For days, the headlines have reviewed the moral and political debate surrounding the election of the next governor of Florida, a race in which the candidates could not be more different.

Tallahassee Mayor Andrew Gillum won the nomination of the Democratic Party. If elected in November, he will be the first African-American governor of Florida. Since winning the primary, he has been a victim of phone attacks by white nationalist groups.

It's been revealed that Ron DeSantis, the Republican candidate, has reportedly participated in four conferences organized by a conservative activist known for declaring that "African-Americans owe their freedom to whites and that the only 'true racial war' in the country is against whites," The Independent reported.

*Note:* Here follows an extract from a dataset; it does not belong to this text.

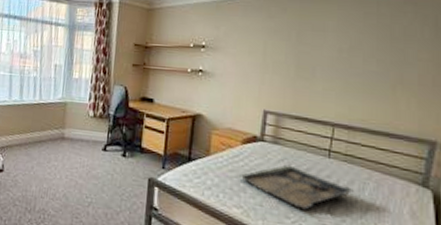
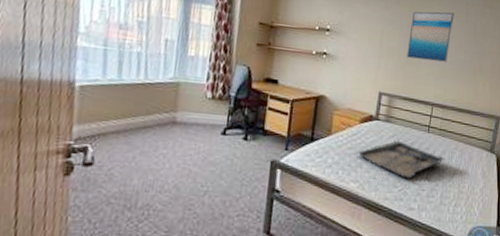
wall art: none [297,15,360,75] -> present [407,11,454,62]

"DeSantis, elected to represent North-Central Florida in 2012, appeared at the David Horowitz Freedom Center conferences in Palm Beach, Florida, or Charleston, South Carolina, in 2013, 2015, 2016 and 2017, according to Michael Finch, president of the organization,” the report explains. "At the group's annual Restoration Weekend conferences, hundreds of people gather to hear right-wing provocateurs such as Steve Bannon, Milo Yiannopoulos and Sebastian Gorka sound off on multiculturalism, radical Islam, free speech on college campuses and other issues.”

Florida's race for governor has become the latest example of a paradigm shift in American politics, where independent candidates and supporters of Sen. Bernie Sanders' progressive handbook have garnered unexpected support from their voters, threatening the Republican establishment in areas once insured for the party.

The pressure has reached such a point that DeSantis has resorted to desperate strategies.

On Monday, the representative announced that he would resign from Congress "immediately" to "focus on his campaign for the governorship of Florida" just two months before the election, NBC reported.

In a statement, DeSantis explained that "as the Republican nominee for Governor of Florida, it is clear to me that I will likely miss the vast majority of our remaining session days for this Congress. Under these circumstances, it would be inappropriate for me to accept a salary."

"In order to honor my principles and protect the taxpayer, I officially resign from the House of Representatives effective immediately," he added.

Thus, the Republican candidate continued his campaign using one of the oldest strategies in the Florida GOP manual: sweeten the Cuban voter in the region by honoring the exiles and attacking the communism of the island.

This strategy aims to detract from the new democratic socialism that is brewing in the ranks of the U.S. Democratic Party, and which DeSantis has frequently attacked when referring to the Gillum campaign.

"In this campaign, I think we have a chance to make Florida even better," DeSantis said during his speech at the Bay of Pigs Museum in the Little Havana neighborhood of Miami on Monday. "We’ve got our issues. We have to tackle them. But we’re never going to deal with the issues if we’re embracing this far-left ideology," the New York Times reported.

The paradox of this political strategy is that, while historically confusing two political movements that have nothing to do with each other and that perpetuate a stigma dead after the Cold War, DeSantis has been one of the few Republican candidates who has recognized the strength of the Latino vote to the point of raising the ghost of Fidel Castro again to gain support in a campaign that tacitly supports the most anti-Latino government that has existed in the country's contemporary history.